GISD high schoolers claim gold and silver at nationals

Representing Garland ISD at the national level, Rowlett High School junior Henry Dinkens and Lakeview Centennial High School senior Valissa Tate were recently recognized by the district’s Board of Trustees for bringing home gold and silver medals. Both participated in ACT-SO competition, which stands for Afro-Academic, Cultural, Technological and Scientific Olympics. This yearlong enrichment program is designed to stimulate, improve and enhance academic and cultural achievement among African-American high school students. Supported by dedicated and committed community volunteers who are professionals from fields in the sciences, humanities, performing arts, visual arts and business, they serve as mentors and coaches, working one-on-one with competitors in the various categories.

Dinkens and Tate’s journey began at the local level with the Garland NAACP, where they competed in painting and drawing categories, respectively. Winning first place, they were among just 2,000 students to advance to the national ACT-SO finals at the annual NAACP convention. There, Dinkens took gold in drawing, and Tate took silver in painting.

But beyond just bringing attention to Garland ISD across the United States, Dinkens and Tate also earned scholarship money. Dinkens received $2,000, and Tate was awarded $1,500.

GISD Trustees recognized both with an Evidence of Excellence award at their Nov. 11 meeting.

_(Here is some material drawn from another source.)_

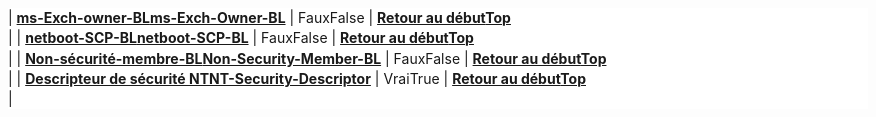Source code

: | [<span data-ttu-id="d196a-564">**ms-Exch-owner-BL**</span><span class="sxs-lookup"><span data-stu-id="d196a-564">**ms-Exch-Owner-BL**</span></span>](a-ownerbl.md)                                       | <span data-ttu-id="d196a-565">Faux</span><span class="sxs-lookup"><span data-stu-id="d196a-565">False</span></span>     | [<span data-ttu-id="d196a-566">**Retour au début**</span><span class="sxs-lookup"><span data-stu-id="d196a-566">**Top**</span></span>](c-top.md)<br/> |
| [<span data-ttu-id="d196a-567">**netboot-SCP-BL**</span><span class="sxs-lookup"><span data-stu-id="d196a-567">**netboot-SCP-BL**</span></span>](a-netbootscpbl.md)                                    | <span data-ttu-id="d196a-568">Faux</span><span class="sxs-lookup"><span data-stu-id="d196a-568">False</span></span>     | [<span data-ttu-id="d196a-569">**Retour au début**</span><span class="sxs-lookup"><span data-stu-id="d196a-569">**Top**</span></span>](c-top.md)<br/> |
| [<span data-ttu-id="d196a-570">**Non-sécurité-membre-BL**</span><span class="sxs-lookup"><span data-stu-id="d196a-570">**Non-Security-Member-BL**</span></span>](a-nonsecuritymemberbl.md)                     | <span data-ttu-id="d196a-571">Faux</span><span class="sxs-lookup"><span data-stu-id="d196a-571">False</span></span>     | [<span data-ttu-id="d196a-572">**Retour au début**</span><span class="sxs-lookup"><span data-stu-id="d196a-572">**Top**</span></span>](c-top.md)<br/> |
| [<span data-ttu-id="d196a-573">**Descripteur de sécurité NT**</span><span class="sxs-lookup"><span data-stu-id="d196a-573">**NT-Security-Descriptor**</span></span>](a-ntsecuritydescriptor.md)                    | <span data-ttu-id="d196a-574">Vrai</span><span class="sxs-lookup"><span data-stu-id="d196a-574">True</span></span>      | [<span data-ttu-id="d196a-575">**Retour au début**</span><span class="sxs-lookup"><span data-stu-id="d196a-575">**Top**</span></span>](c-top.md)<br/> |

“I’m blessed to be here,” said Tate during the recognition. “The purple in my drawing is supposed to represent my cousin that passed away from epilepsy. My face is melting—it’s going from a light purple to a black—because that’s the pain and the anger and sadness that I might feel throughout my life. I’m keeping myself together with my hand, and the background is supposed to represent God and my family that supported me.”